さやかが意思を込めて皆に言う。彼女の声には迷いがなかった。その青い瞳が正義の炎で燃えていた。

 

それに対してほむらは特に反応を示さなかったものの、彼女の頭の中では過去の無数の時間軸での出来事が走馬灯のように流れていた。様々な世界線、様々な結末、様々な失敗と絶望—それらの記憶が彼女の心を締め付けた。いつもと違う状況に、かつての経験が役立たない不安が彼女を襲う。

 

彼女は何度も時間を巡り、様々なパターンの魔女との戦いを経験してきた。しかし、複数の魔女が結界を共有するという事態は一度も見たことがなかった。この未知の状況に、彼女の心は震えていた。

 

「行くわよ」

 

ほむらが立ち上がると、三人は急いで荷物をまとめた。本を閉じ、かばんを肩にかけ、図書館を後にする。彼女らの足音が静かな廊下に響き渡り、その緊張感が空気を震わせていた。

 

外に出ると、雨は完全に上がっていた。湿った空気が彼女たちの肌に触れ、遠くには七色の虹が大きく架かり始めていた。水滴を含んだ空気が夕日の光を散乱させ、周囲の建物や街路樹が金色に輝いていた。
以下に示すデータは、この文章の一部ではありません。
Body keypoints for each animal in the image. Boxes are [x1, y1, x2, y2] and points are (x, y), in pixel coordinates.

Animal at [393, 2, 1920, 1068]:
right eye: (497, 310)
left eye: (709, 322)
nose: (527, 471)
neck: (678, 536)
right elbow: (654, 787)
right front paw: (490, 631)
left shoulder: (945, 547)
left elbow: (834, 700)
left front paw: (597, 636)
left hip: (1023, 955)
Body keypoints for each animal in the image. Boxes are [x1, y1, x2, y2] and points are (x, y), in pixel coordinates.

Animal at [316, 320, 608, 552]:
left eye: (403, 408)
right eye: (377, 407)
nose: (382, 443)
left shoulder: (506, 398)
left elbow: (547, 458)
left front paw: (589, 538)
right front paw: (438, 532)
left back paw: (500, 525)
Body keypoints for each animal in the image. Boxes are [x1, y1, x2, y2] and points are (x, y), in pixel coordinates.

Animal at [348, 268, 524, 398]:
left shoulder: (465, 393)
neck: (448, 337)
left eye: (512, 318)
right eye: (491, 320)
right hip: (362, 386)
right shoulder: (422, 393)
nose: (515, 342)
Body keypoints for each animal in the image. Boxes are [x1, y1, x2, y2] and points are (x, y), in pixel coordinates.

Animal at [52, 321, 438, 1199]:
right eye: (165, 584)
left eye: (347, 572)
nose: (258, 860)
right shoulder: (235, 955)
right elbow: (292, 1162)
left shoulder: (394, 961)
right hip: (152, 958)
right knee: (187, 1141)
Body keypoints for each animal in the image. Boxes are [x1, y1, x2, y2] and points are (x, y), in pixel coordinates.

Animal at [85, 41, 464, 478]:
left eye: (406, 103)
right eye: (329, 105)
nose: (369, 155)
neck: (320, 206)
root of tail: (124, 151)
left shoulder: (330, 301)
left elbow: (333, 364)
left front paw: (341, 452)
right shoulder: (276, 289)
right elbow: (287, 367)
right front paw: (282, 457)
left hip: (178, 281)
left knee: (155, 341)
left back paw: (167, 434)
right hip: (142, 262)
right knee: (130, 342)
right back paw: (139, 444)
西の空はオレンジと赤のグラデーションに染まり、建物のシルエットを黒く浮かび上がらせていた。

 

この美しく平和な光景とは裏腹に、工業地帯では未知の危険が彼女たちを待ち受けていた。マミのアパートへ向かって急ぐ三人の姿は、夕日に照らされて長く伸びる影を引きずっていた。彼女たちの足音は地面に落ちた水たまりを踏み、小さな水しぶきを上げていた。

 

ほむらの心には、これまでになかった焦りと決意が交錯していた。各ループの記憶が彼女の中で重なり合い、様々な結末が頭をよぎる。まどかが魔女になった世界、マミが死んだ世界、さやかが絶望した世界—それらの記憶が彼女の胸を刺した。しかし今回は何かが違った。今回は彼女一人ではない。

 

(まどかだけではなく、アネッテも守らなければ...)

 

彼女の心に芽生えた新たな思いは、長い時間軸の旅で凍りついていた感情を少しずつ溶かし始めていた。孤独の中で冷たくなった心に、温かさが戻りつつあった。

 

(もう失いたくない。誰一人として...)

 

回廊のような高層ビルの間から差し込む夕日が、三人の決意に満ちた表情を照らしていた。時を遡るだけではなく、共に戦い、共に生きる道を、彼女は初めて真剣に考え始めていた。目の前で足早に歩くマミとさやか、そして今危険に向かおうとしているまどかとアネッテ。

 

すべてを守るための戦いが、今始まろうとしていた。夕空に浮かぶ虹の下、五人の魔法少女の運命が交差する瞬間が近づいていた。